Wie schnell die schönen Zeiten doch vorübergehen: Vor wenigen Jahren galten makellos über den Laufsteg stöckelnde Models noch als Maß aller Dinge. Mit dem Wiesn-Hit „Zehn Meter gehn, ja mei ist das schön“ hat BR-Moderator Chris Boettcher dem Catway-Kult ein bleibendes Denkmal gesetzt.
Mit der guten Laune ist es erst mal vorbei, stellte der Comedian im nicht ganz vollen Festzelt der Euerbacher VfL-Kirchweih fest. Jetzt geht's plötzlich ums Ganze, um unser aller Kultur, die ausgerechnet die „asoziale, fremdenfeindliche, dämliche“ AfD retten will.
Sonst haben die Kinder plötzlich alle fremdländische Namen wie Ali, Mohammed oder Suleika, frotzelte der Radiomann, statt schöner deutscher wie Kevin, Justin oder Chantal. Auch die Volksmusik ist bedroht, wenn statt dem Watzmann der Muselmann ruft oder anstelle der Stubai- die Dubaitaler ihr „Mullahdihia, Mullahdihoppsassa“ anstimmen.
„S?Beste“ nannte sich der kurzweilige Abend, und das kommt (hoffentlich) immer am Schluss. Der gebürtige Ingolstädter ist auch schon 53, dafür geistig frisch geblieben: „Ich hab dem Jugendwahn abgeschworen“. Bei ihm geht es nur noch um die wirklich wichtigen Sachen im Leben: Fußball und die Sportschau oder die Freuden der körperlichen Liebe. Auch im fortgeschrittenen Alter, wenn es irgendwann heißt: „Ein Männerkörper, so ein nackter, will dir sagen, was zählt, ist der Charakter.“
Warum können die Deutschen nicht mal zufrieden sein, lautete die große Frage des Kabarettisten: Auf der Weltkarte der Glückseligkeit befand sich das reiche Deutschland gerade mal auf Platz 26 – „in dem Jahr, in dem wir die Fußball-WM gewonnen haben“. Selbst die Mexikaner waren glücklicher, trotz Drogenkrieg und Dauer-Armut. Weniger ist manchmal mehr. Entsprechend sind es die kleinen, aber passenden Pointen und nebenbei gepflückten Stilblüten, an denen man sich erfreuen darf.
Prominenten-Parodien
Spätestens wenn er leicht verblühte Prominente parodiert: Egal ob Peter Maffay („Ich bin's, der Peter, und ich bin knapp en Meter“), Nino di Angelo (beim Ikea-Schrauben „Jenseits von Schweden“) oder den kaum noch verständlichen Gröni mit „Fang mich an“. So nennt sich eines von Herberts verrätselten, rausgejapsten Alterswerken, wo es wirklich um klemmendes Wetter und zum Trocknen reingeholten Wind geht. „Hör mich auf“, winkt der Chris ab.

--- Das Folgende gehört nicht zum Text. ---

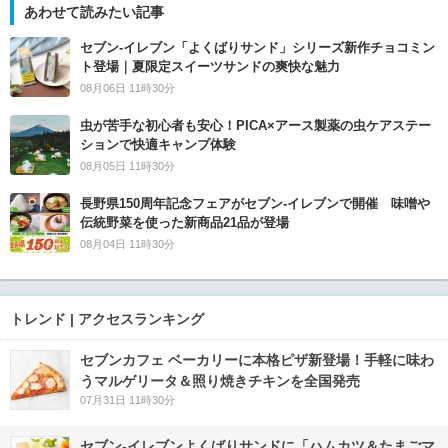
あわせて読みたい記事
セブン‐イレブン「よくばりサンド」シリーズ新作チョコミン
ト登場｜夏限定スイーツサンドの爽快な魅力
08月06日 11時30分
虫が苦手な初心者も安心！PICA×アース製薬の虫ケアステー
ションで快適キャンプ体験
08月05日 11時30分
長野県150周年記念フェアがセブン-イレブンで開催 味噌や
伝統野菜を使った新商品21品が登場
08月04日 11時30分
トレンド | アクセスランキング
セブンカフェ ベーカリーに本格ピザ新登場！手軽に味わ
うマルゲリータ＆照り焼きチキンを全国発売
07月31日 11時30分
セブン‐イレブンよくばりサンドに「ハムカツ＆たまごマ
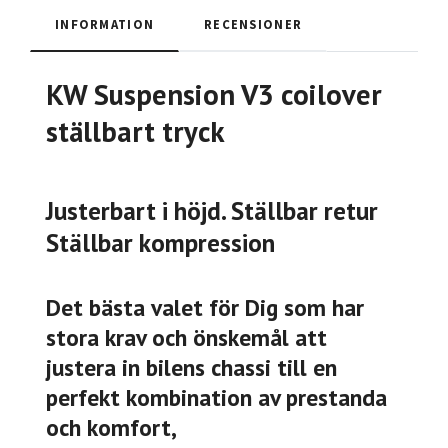
INFORMATION
RECENSIONER
KW Suspension V3 coilover
ställbart tryck
Justerbart i höjd. Ställbar retur
Ställbar kompression
Det bästa valet för Dig som har
stora krav och önskemål att
justera in bilens chassi till en
perfekt kombination av prestanda
och komfort,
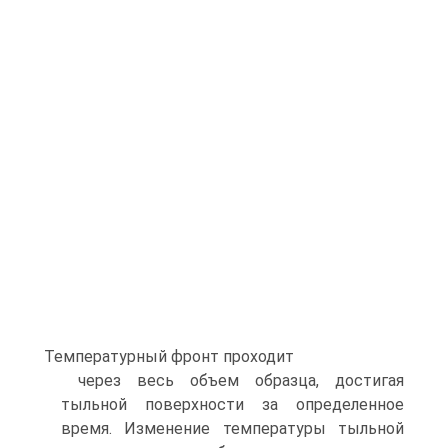
Температурный фронт проходит
через весь объем образца, достигая
тыльной поверхности за определенное
время. Изменение температуры тыльной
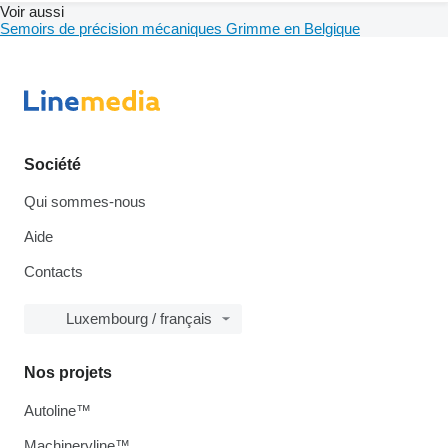
Voir aussi
Semoirs de précision mécaniques Grimme en Belgique
Société
Qui sommes-nous
Aide
Contacts
Luxembourg / français
Nos projets
Autoline™
Machineryline™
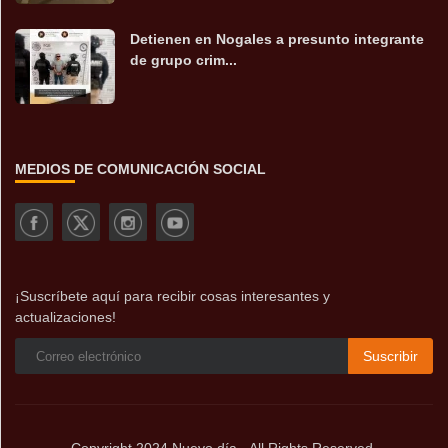
Detienen en Nogales a presunto integrante
de grupo crim...
MEDIOS DE COMUNICACIÓN SOCIAL
¡Suscríbete aquí para recibir cosas interesantes y
actualizaciones!
Suscribir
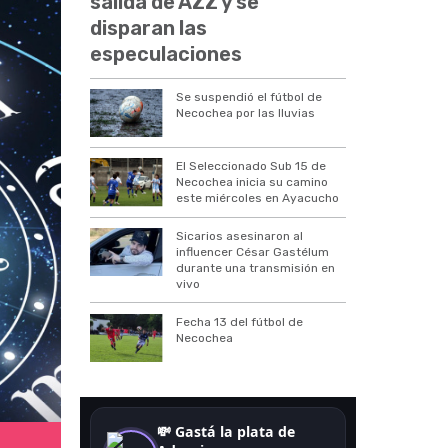
salida de AZZ y se
disparan las
especulaciones
Se suspendió el fútbol de
Necochea por las lluvias
El Seleccionado Sub 15 de
Necochea inicia su camino
este miércoles en Ayacucho
Sicarios asesinaron al
influencer César Gastélum
durante una transmisión en
vivo
Fecha 13 del fútbol de
Necochea
Horóscopo hoy.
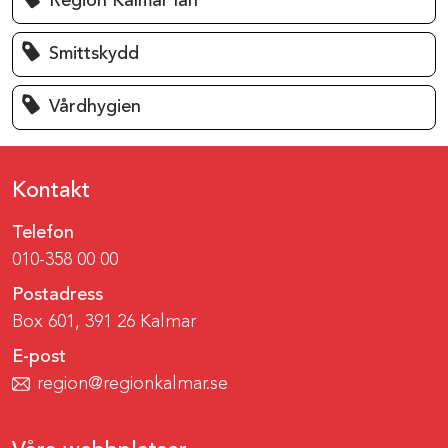
Region Kalmar län
Smittskydd
Vårdhygien
Kontakt
Telefon
010-358 00 00
Postadress
Box 601, 391 26 Kalmar
E-post
region@regionkalmar.se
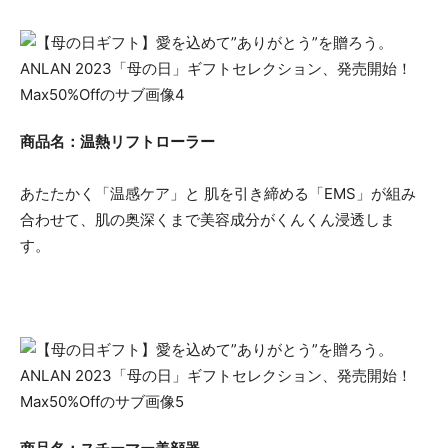
商品名：温熱リフトローラー
あたたかく「温感ケア」と 肌を引き締める「EMS」が組み
合わせて、肌の奥深くまで美容成分がくんくん浸透しま
す。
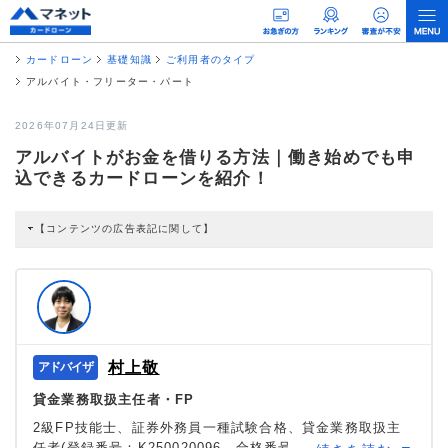
カードローン
基礎知識
ご利用者のタイプ
アルバイト・フリーター・パート
2026年07月24日更新
アルバイトがお金を借りる方法｜働き始めでも申
込できるカードローンを紹介！
【コンテンツの広告表記に関して】
本コンテンツには、紹介している商品・商材の広告（リンク）を含む場合があ
ります。 これらの広告を経由して読者が企業ホームページを訪れ、成約が発生
すると弊社に対して企業から紹介報酬が支払われるという収益モデルです。 た
だし、特定の商品を根拠なくPRするものではなく、当編集部の調査／ユーザー
への口コミ収集などに基づき、公平性を担保した情報提供を行っています。
>提携企業一覧
村上敬
貸金業務取扱主任者・FP
2級FP技能士、証券外務員一種試験合格、貸金業務取扱主
任者(登録番号：K250020096、合格番号：第F241000177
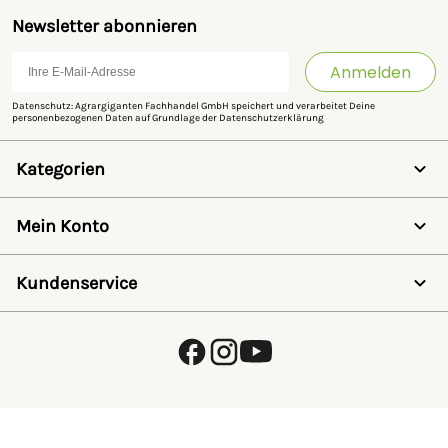
Newsletter abonnieren
Anmelden
Datenschutz: Agrargiganten Fachhandel GmbH speichert und verarbeitet Deine
personenbezogenen Daten auf Grundlage der
Datenschutzerklärung
Kategorien
Weidezaun
Schermaschinen
Mein Konto
Futter- & Tränkesysteme
Haus, Hof & Stall
Anmelden
Spielwaren
Registrieren
Kundenservice
SALE
Wunschzettel
Zaunlexikon
Passwort vergessen
Häufig gestellte Fragen
Kostenlose Fachberatung
Schleifservice
Zahlungsarten
Versand & Lieferung
Retouren & Umtausch
Verpackungsgesetz (VerpackG)
Hinweise zur Batterieentsorgung
EU - Online Dispute Resolution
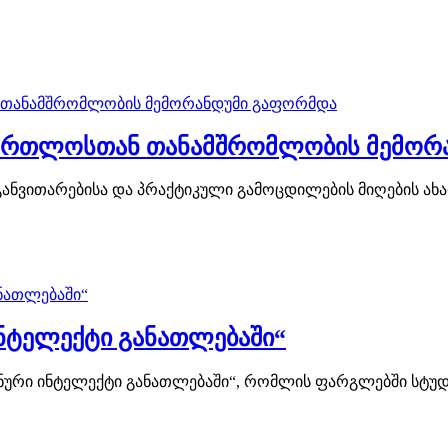
მართლოსთან თანამშრომლობის მემორ
ნვითარებისა და პრაქტიკული გამოცდილების მიღების ახალ
ინტელექტი განათლებაში“
ოვნური ინტელექტი განათლებაში“, რომლის ფარგლებში სტუ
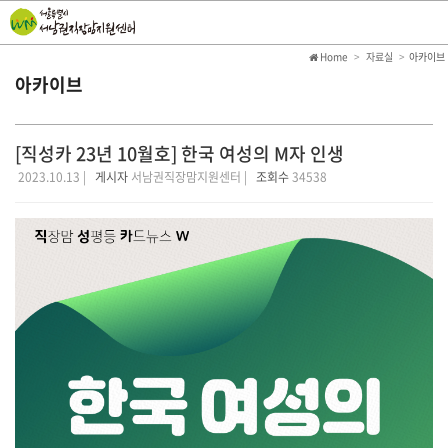
Home
자료실
아카이브
아카이브
[직성카 23년 10월호] 한국 여성의 M자 인생
2023.10.13 |
게시자
서남권직장맘지원센터 |
조회수
34538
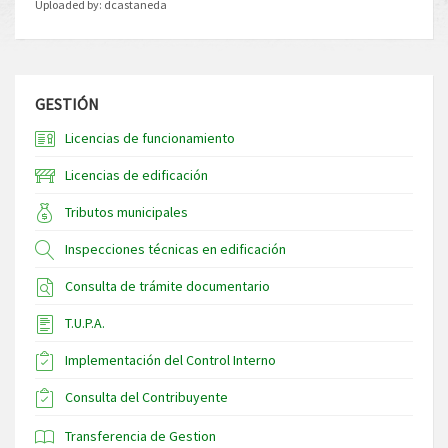
Uploaded by:
dcastaneda
GESTIÓN
Licencias de funcionamiento
Licencias de edificación
Tributos municipales
Inspecciones técnicas en edificación
Consulta de trámite documentario
T.U.P.A.
Implementación del Control Interno
Consulta del Contribuyente
Transferencia de Gestion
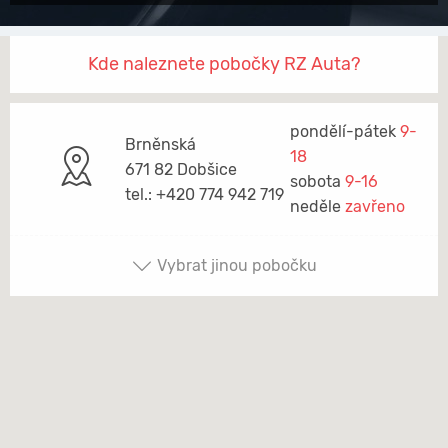
Kde naleznete pobočky RZ Auta?
pondělí-pátek
9-
Brněnská
18
671 82 Dobšice
sobota
9-16
tel.: +420 774 942 719
neděle
zavřeno
Vybrat jinou pobočku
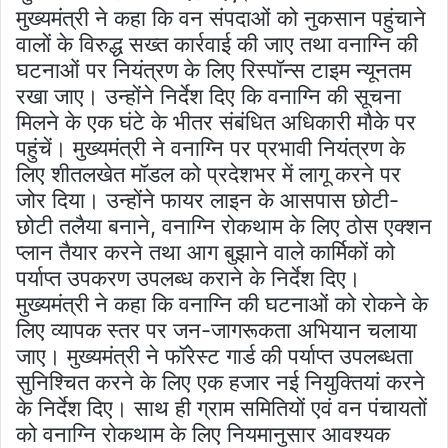
मुख्यमंत्री ने कहा कि वन संपदाओं को नुकसान पहुंचाने
वालों के विरुद्ध सख्त कार्रवाई की जाए तथा वनाग्नि की
घटनाओं पर नियंत्रण के लिए रिस्पॉन्स टाइम न्यूनतम
रखा जाए। उन्होंने निर्देश दिए कि वनाग्नि की सूचना
मिलने के एक घंटे के भीतर संबंधित अधिकारी मौके पर
पहुंचें। मुख्यमंत्री ने वनाग्नि पर प्रभावी नियंत्रण के
लिए शीतलखेत मॉडल को प्रदेशभर में लागू करने पर
जोर दिया। उन्होंने फायर लाइन के आसपास छोटी-
छोटी तलैया बनाने, वनाग्नि रोकथाम के लिए ठोस एक्शन
प्लान तैयार करने तथा आग बुझाने वाले कार्मिकों को
पर्याप्त उपकरण उपलब्ध कराने के निर्देश दिए।
मुख्यमंत्री ने कहा कि वनाग्नि की घटनाओं को रोकने के
लिए व्यापक स्तर पर जन-जागरूकता अभियान चलाया
जाए। मुख्यमंत्री ने फॉरेस्ट गार्ड की पर्याप्त उपलब्धता
सुनिश्चित करने के लिए एक हजार नई नियुक्तियां करने
के निर्देश दिए। साथ ही ग्राम समितियों एवं वन पंचायतों
को वनाग्नि रोकथाम के लिए नियमानुसार आवश्यक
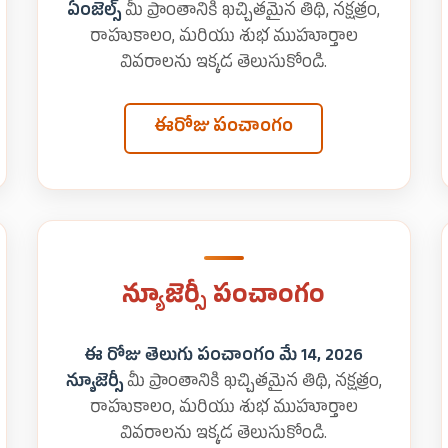
ఏంజెల్స్
మీ ప్రాంతానికి ఖచ్చితమైన తిథి, నక్షత్రం,
రాహుకాలం, మరియు శుభ ముహూర్తాల
వివరాలను ఇక్కడ తెలుసుకోండి.
ఈరోజు పంచాంగం
న్యూజెర్సీ పంచాంగం
ఈ రోజు తెలుగు పంచాంగం మే 14, 2026
న్యూజెర్సీ
మీ ప్రాంతానికి ఖచ్చితమైన తిథి, నక్షత్రం,
రాహుకాలం, మరియు శుభ ముహూర్తాల
వివరాలను ఇక్కడ తెలుసుకోండి.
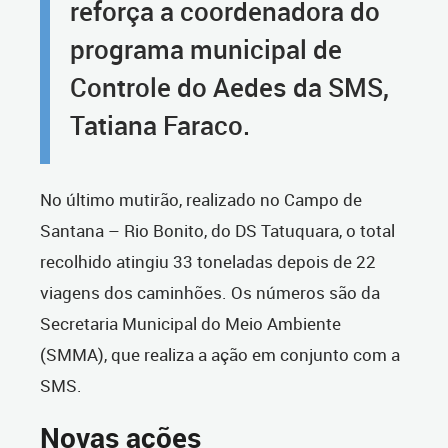
reforça a coordenadora do
programa municipal de
Controle do Aedes da SMS,
Tatiana Faraco.
No último mutirão, realizado no Campo de
Santana – Rio Bonito, do DS Tatuquara, o total
recolhido atingiu 33 toneladas depois de 22
viagens dos caminhões. Os números são da
Secretaria Municipal do Meio Ambiente
(SMMA), que realiza a ação em conjunto com a
SMS.
Novas ações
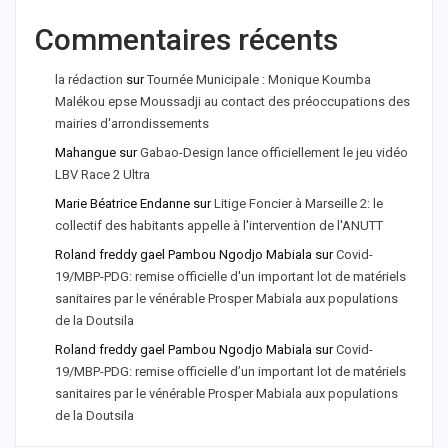
Commentaires récents
la rédaction
sur
Tournée Municipale : Monique Koumba
Malékou epse Moussadji au contact des préoccupations des
mairies d'arrondissements
Mahangue
sur
Gabao-Design lance officiellement le jeu vidéo
LBV Race 2 Ultra
Marie Béatrice Endanne
sur
Litige Foncier à Marseille 2: le
collectif des habitants appelle à l'intervention de l'ANUTT
Roland freddy gael Pambou Ngodjo Mabiala
sur
Covid-
19/MBP-PDG: remise officielle d'un important lot de matériels
sanitaires par le vénérable Prosper Mabiala aux populations
de la Doutsila
Roland freddy gael Pambou Ngodjo Mabiala
sur
Covid-
19/MBP-PDG: remise officielle d’un important lot de matériels
sanitaires par le vénérable Prosper Mabiala aux populations
de la Doutsila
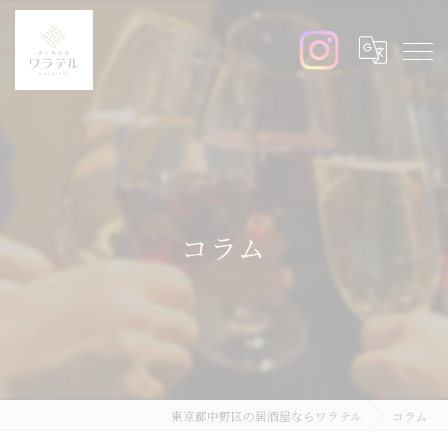
コラム
東京都中野区の居酒屋ならワラテル
コラム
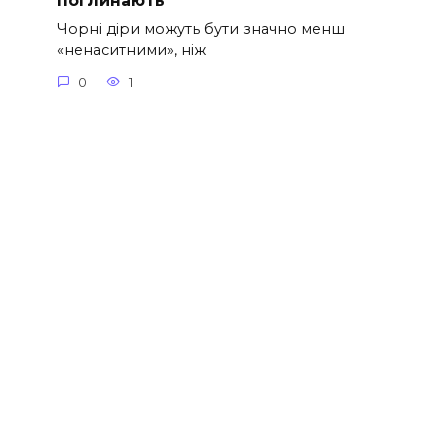
поглинають
Чорні діри можуть бути значно менш
«ненаситними», ніж
0
1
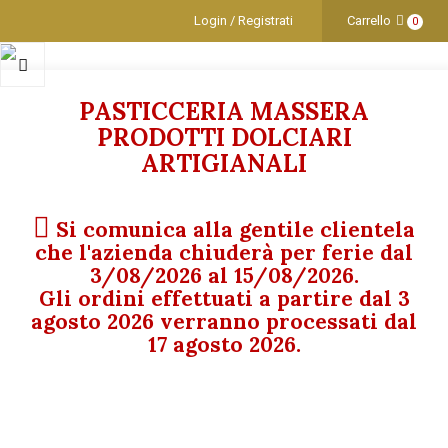
Login / Registrati
Carrello
0
PASTICCERIA MASSERA
PRODOTTI DOLCIARI
ARTIGIANALI
Si comunica alla gentile clientela
che l'azienda chiuderà per ferie dal
3/08/2026 al 15/08/2026.
Gli ordini effettuati a partire dal 3
agosto 2026 verranno processati dal
17 agosto 2026.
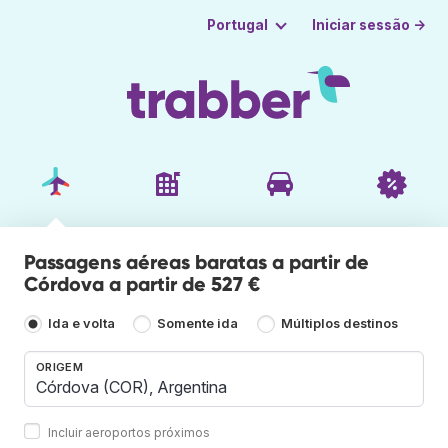
Iniciar sessão →
Portugal
Passagens aéreas baratas a partir de
Córdova a partir de 527 €
Ida e volta
Somente ida
Múltiplos destinos
ORIGEM
Incluir aeroportos próximos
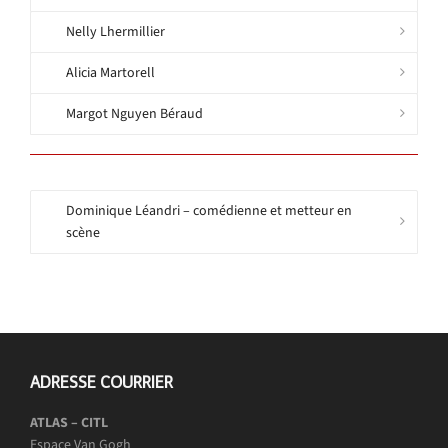
Nelly Lhermillier
Alicia Martorell
Margot Nguyen Béraud
Dominique Léandri – comédienne et metteur en
scène
ADRESSE COURRIER
ATLAS – CITL
Espace Van Gogh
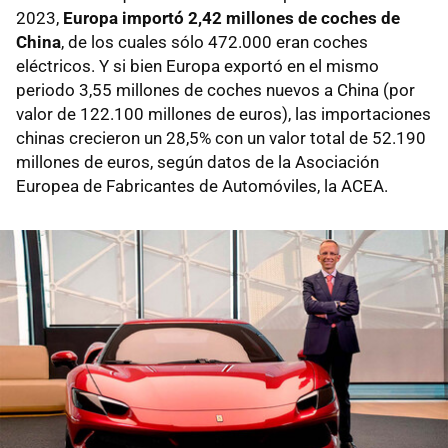
2023,
Europa importó 2,42 millones de coches de
China
, de los cuales sólo 472.000 eran coches
eléctricos. Y si bien Europa exportó en el mismo
periodo 3,55 millones de coches nuevos a China (por
valor de 122.100 millones de euros), las importaciones
chinas crecieron un 28,5% con un valor total de 52.190
millones de euros, según datos de la Asociación
Europea de Fabricantes de Automóviles, la ACEA.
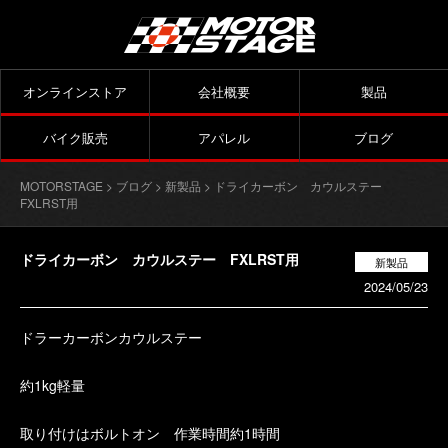
オンラインストア
会社概要
製品
バイク販売
アパレル
ブログ
MOTORSTAGE
>
ブログ
>
新製品
> ドライカーボン カウルステー
FXLRST用
ドライカーボン カウルステー FXLRST用
新製品
2024/05/23
ドラーカーボンカウルステー
約1kg軽量
取り付けはボルトオン 作業時間約1時間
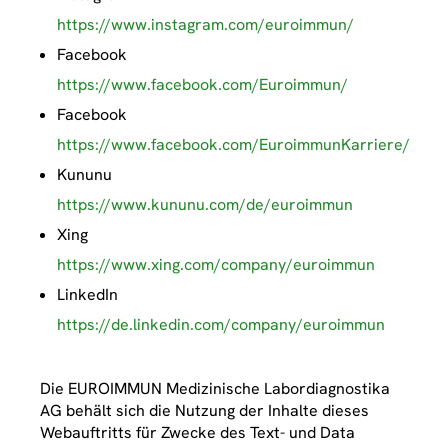
https://www.instagram.com/euroimmun/
Facebook
https://www.facebook.com/Euroimmun/
Facebook
https://www.facebook.com/EuroimmunKarriere/
Kununu
https://www.kununu.com/de/euroimmun
Xing
https://www.xing.com/company/euroimmun
LinkedIn
https://de.linkedin.com/company/euroimmun
Die EUROIMMUN Medizinische Labordiagnostika
AG behält sich die Nutzung der Inhalte dieses
Webauftritts für Zwecke des Text- und Data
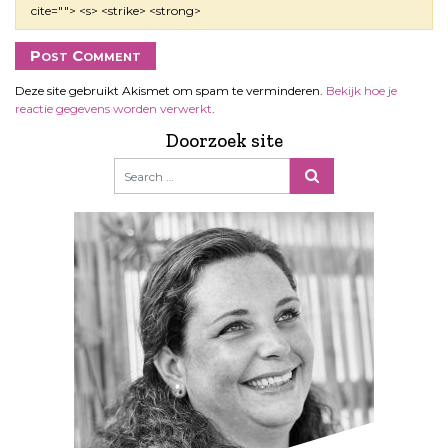
cite=""> <s> <strike> <strong>
Deze site gebruikt Akismet om spam te verminderen.
Bekijk hoe je
reactie gegevens worden verwerkt
.
Doorzoek site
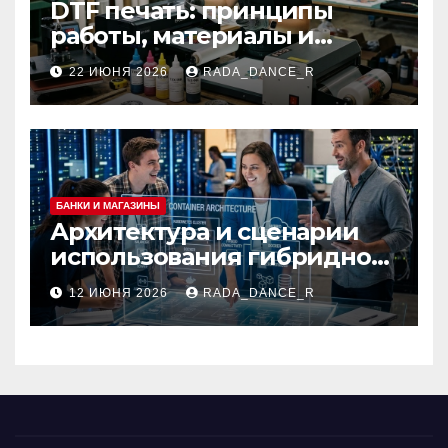
DTF печать: принципы
работы, материалы и
сферы применения
22 ИЮНЯ 2026
RADA_DANCE_R
БАНКИ И МАГАЗИНЫ
Архитектура и сценарии
использования гибридной
платформы
12 ИЮНЯ 2026
RADA_DANCE_R
контейнеризации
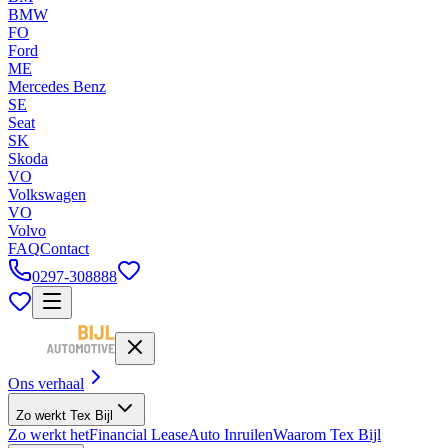
BMW
FO
Ford
ME
Mercedes Benz
SE
Seat
SK
Skoda
VO
Volkswagen
VO
Volvo
FAQ
Contact
0297-308888
Ons verhaal
Zo werkt Tex Bijl
Zo werkt het
Financial Lease
Auto Inruilen
Waarom Tex Bijl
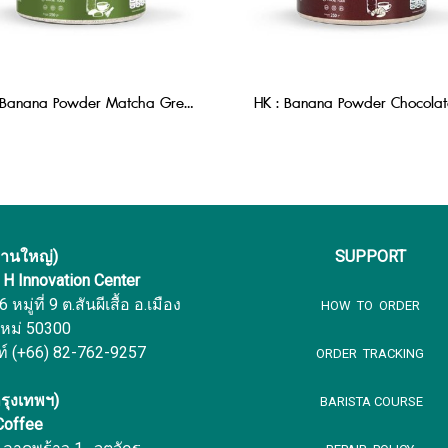
HK : Banana Powder Matcha Green tea 250 g.
งานใหญ่)
SUPPORT
f H Innovation Center
หมู่ที่ 9 ต.สันผีเสื้อ อ.เมือง
HOW TO ORDER
ใหม่ 50300
ท์ (+66) 82-762-9257
ORDER TRACKING
รุงเทพฯ)
BARISTA COURSE
 Coffee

Die Zuschauer dürfen lauschen, was aus Promis hätte werden können, wenn sie nicht soviel Glück im Leben gehabt hätten. Vielleicht hätte sich die „sinnlichste Kanzlerin, die wir je hatten“ dann mit Telefon-Sex durchschlagen müssen, mit erregenden Sätzen wie: „Bei Bungie-Angie gibt es keine Obergrenze. Ich lass alle rein, wir schaffen das.“
Die Chemie stimmt jedenfalls, zwei Stunden lang, zwischen Boettcher und seinen dankbaren „Eierbechern“ in „Euterbach? Eiter...nein, Euerbach.“ Am Ende sagen seine Promis leise Servus, auch Oma und Opa haben noch mal so richtig Spaß, als Lustgreise. Was am Ende bleibt, ist irgendwie ein gutes Gefühl.